I'm sure sometimes I must come across here as an unthinking admirer of JAM, someone who loves every edition and everything about it. If I do I can't complain really, because I do LOVE the show and enjoy virtually all of the panellists.
But anyway occasionally the opportunity is there to say that a particular show didn't work. That's what I would say about this week's show.
Paul Merton and Sue Perkins are arguably the two best and funniest players of the game among current players. (I would put Graham Norton up there as funnier but he is not as skilful a player of the game itself as Sue.) Liza Tarbuck, as I've said before, can make good contributions but they are usually spread thinly. This week's show was typical - of seven rounds, she had the subject in just two of them, and didn't say anything especially memorable.
John Sergeant was a problem. John's career was as a political reporter, but as someone who could come out with a bon mot or two. He won a couple of games in the TV series of 1999, but against the not exactly stellar opposition of Brian Sewell, Barry Cryer and Su Pollard. He had one previous radio appearance in 2005 when he was overwhelmed by the heavy artillery of Paul and Clement.
Since retiring from day to day reporting, he has become a sort of part-time game-show celeb, popping up in various places, most memorably perhaps on Strictly Come Dancing, a celeb dance contest where he was a public favourite.
So he was worth a try. But I rather think in the context of being up against players who could keep the comedy flowing. If say Chris Neill or Kit Hesketh-Harvey or Josie Lawrence had been in Liza's seat, the show may have worked better.
Instead John became the centre of attention for not being funny and not getting many points. Jokes were made about his ponderous delivery, and the last round degenerated into one of those rounds where people kept challenging him and Nicholas kept rejecting the challenges even though they were clearly legitimate. That can work to liven things up, but it needs the person being challenged to come to the party, play along and have a few witty things to say. Peter Jones was a master of it. John just seemed like a possum trapped in the headlights.
The teasing of John Sergeant just seemed over-the-top and boorish to me, as he didn't have the verbal skills to return fire. And the last round just seemed silly.
The things is from John's perspective is that all he was trying to do throughout the show was PLAY THE GAME. He was trying to speak within the rules. But in the Paul Merton era, that isn't enough any more.
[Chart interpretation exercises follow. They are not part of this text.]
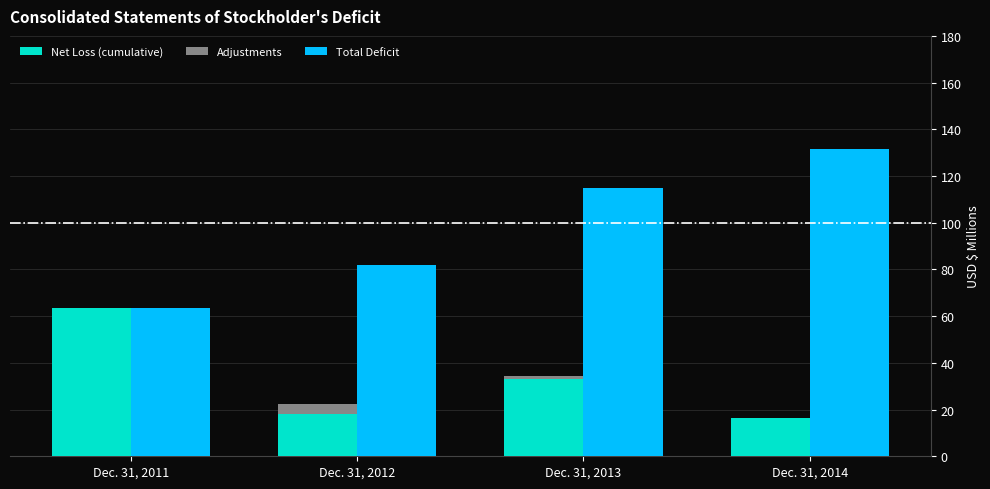

Rank the series at Dec. 31, 2013 from lowest to highest value.

Adjustments, Net Loss (cumulative), Total Deficit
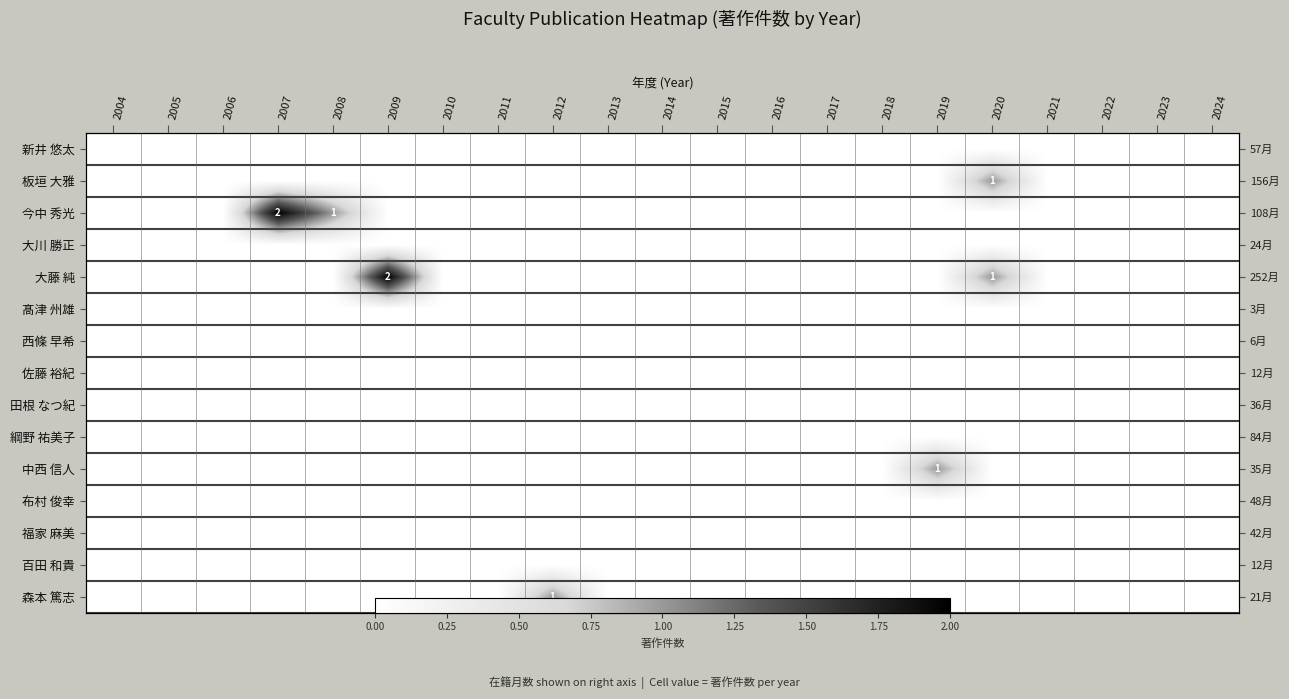

True or false: 森本 篤志 has a value of 0 at 2005.

False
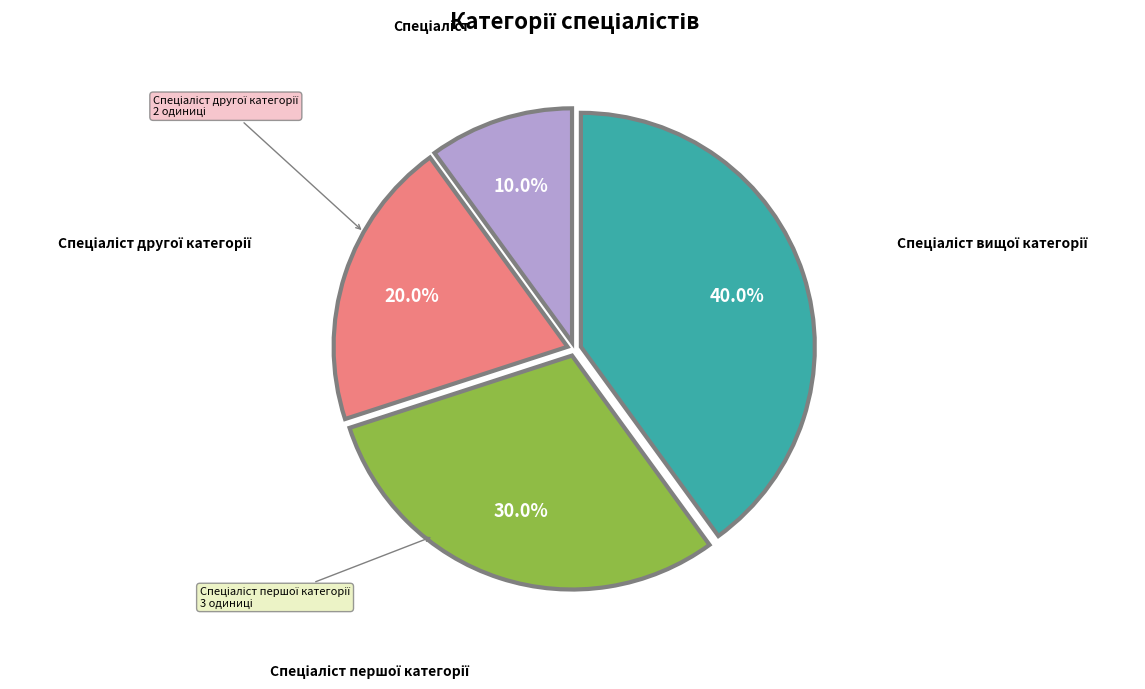

Count the number of slices in the pie.

4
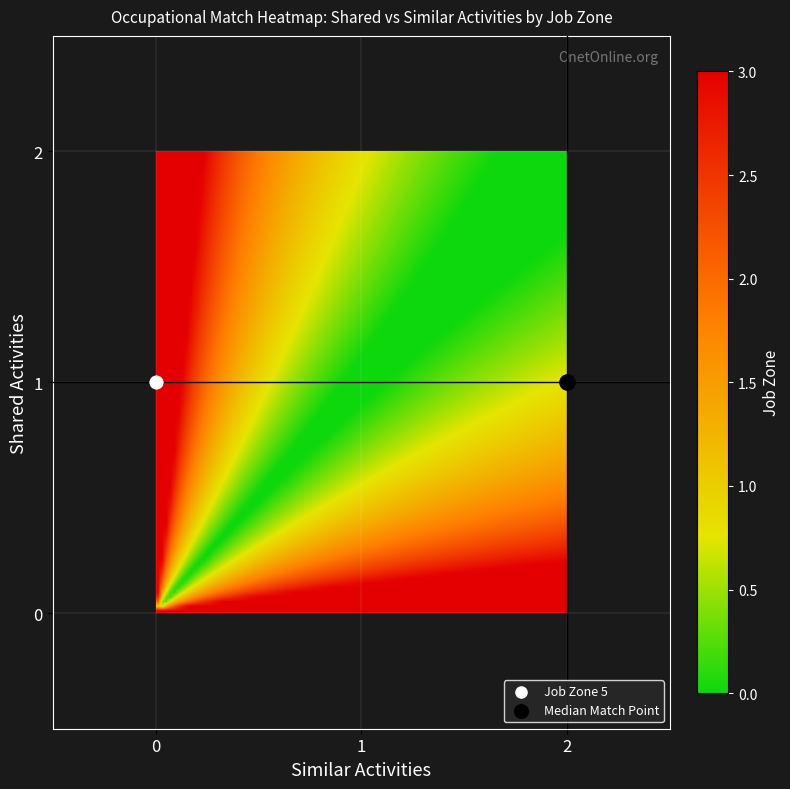

Reading left to right, list all the values displayed in this chart.

Shared=1, Similar=2: 0=2	1=2	2=2	3=2	4=2	5=2	6=2	7=2	8=2	9=2	10=2	11=2	12=2	13=2	14=2	15=2	16=2	17=2	18=2	19=2
Shared=1, Similar=0: 0=0	1=0	2=0	3=0	4=0	5=0	6=0	7=0	8=0	9=0	10=0	11=0	12=0	13=0	14=0	15=0	16=0	17=0	18=0	19=0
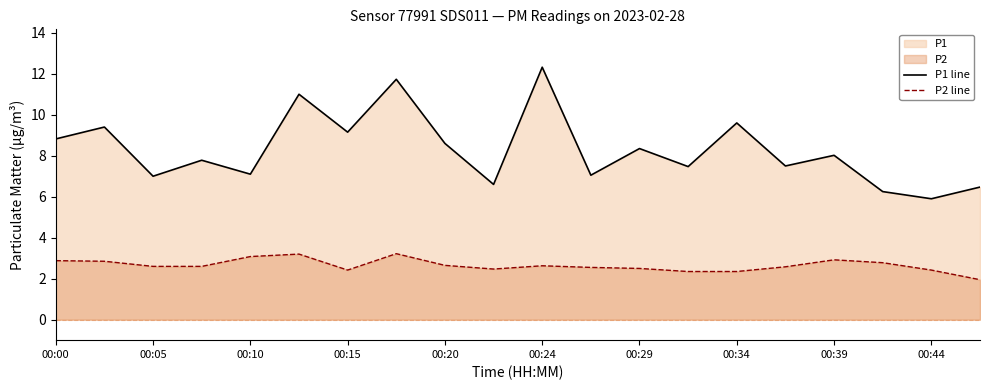

Which category has the highest value in the P1 line series?

00:24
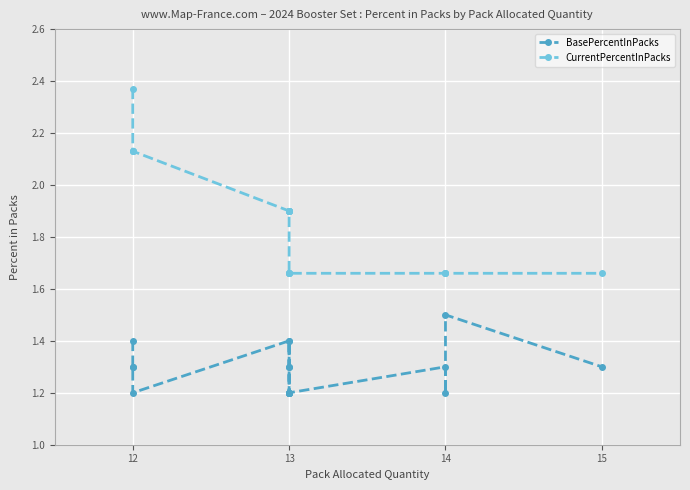

What is the value of the BasePercentInPacks point at the 15th from the left?

1.2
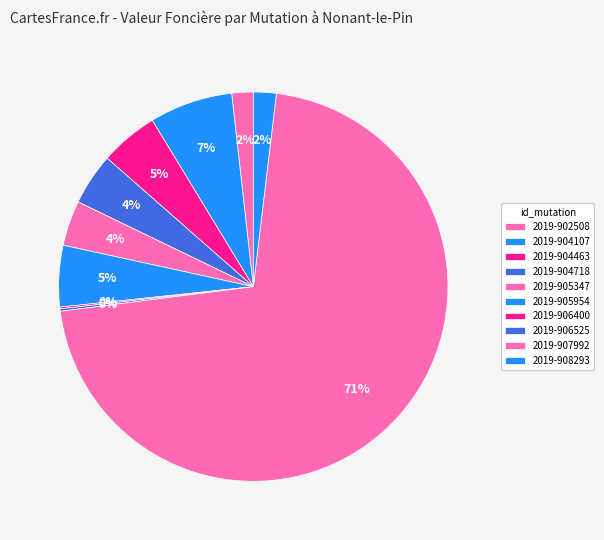

Count the number of slices in the pie.

10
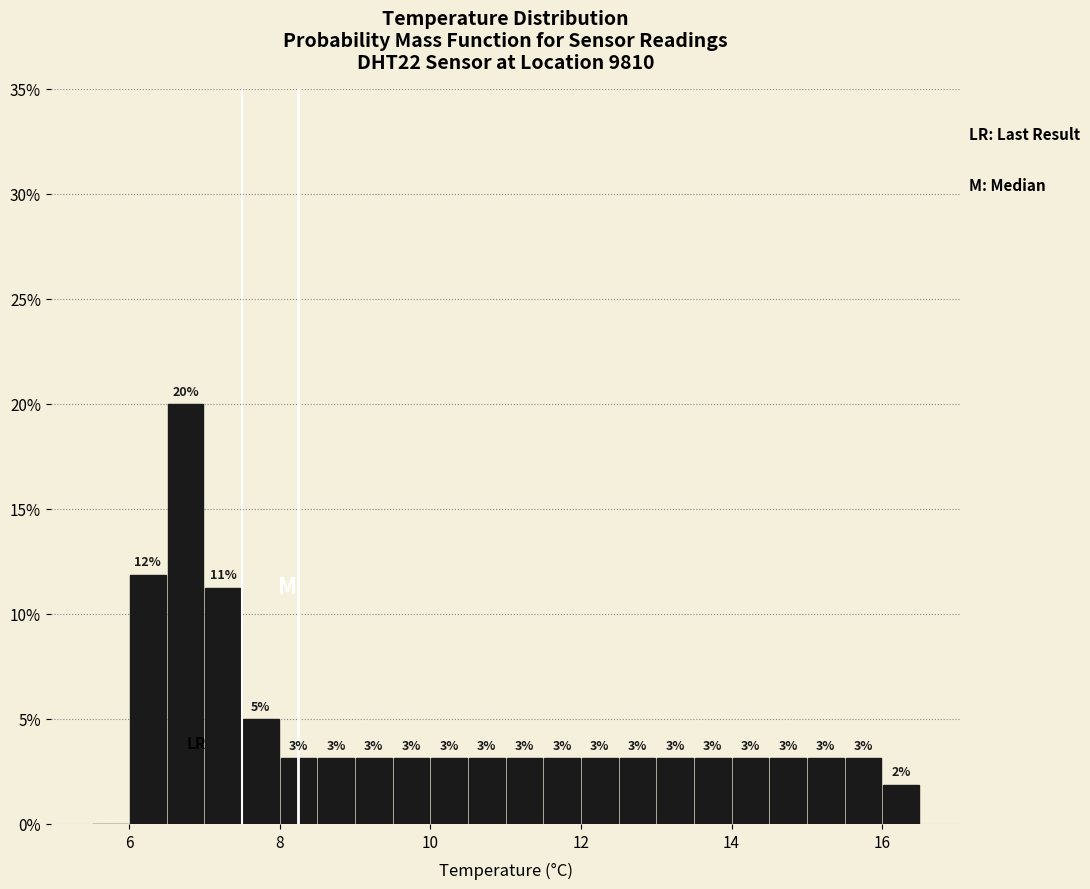

Read against the x-axis, roughly where is the centre of the tallest bar?

6.8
Often people say to me that it would be nice to have people who aren't professional comedians and entertainers on the programme. They mention people like Magnus Pyke and Patrick Moore who contributed well in the 70s. But that was a different era. If John Sergeant had been on in the late 70s with say Kenneth, Clement and Peter, they would probably have praised his verbal acuity and dexterity. But there weren't enough jokes per second for the liking of the others so they reacted as they did. Used to be if you had nothing to say, you kept trying - remember how often the great Kenneth used to turn to accents or Unwinese gibberish to keep going and hide the lack of content. These days you're encouraged to shut up once the jokes run out. John didn't.
And I thought neither Paul nor Sue was at their best either. The show really needed Paul to race to the rescue with some improvisational brilliance. He often does. But he's human and in this show, he didn't.
So yes, John Sergeant wasn't a great choice. I assume there is a second recording with him still to come. But Tilusha Ghelani must be wishing she had booked Kit Hesketh-Harvey or Chris Addison or Marcus Brigstocke.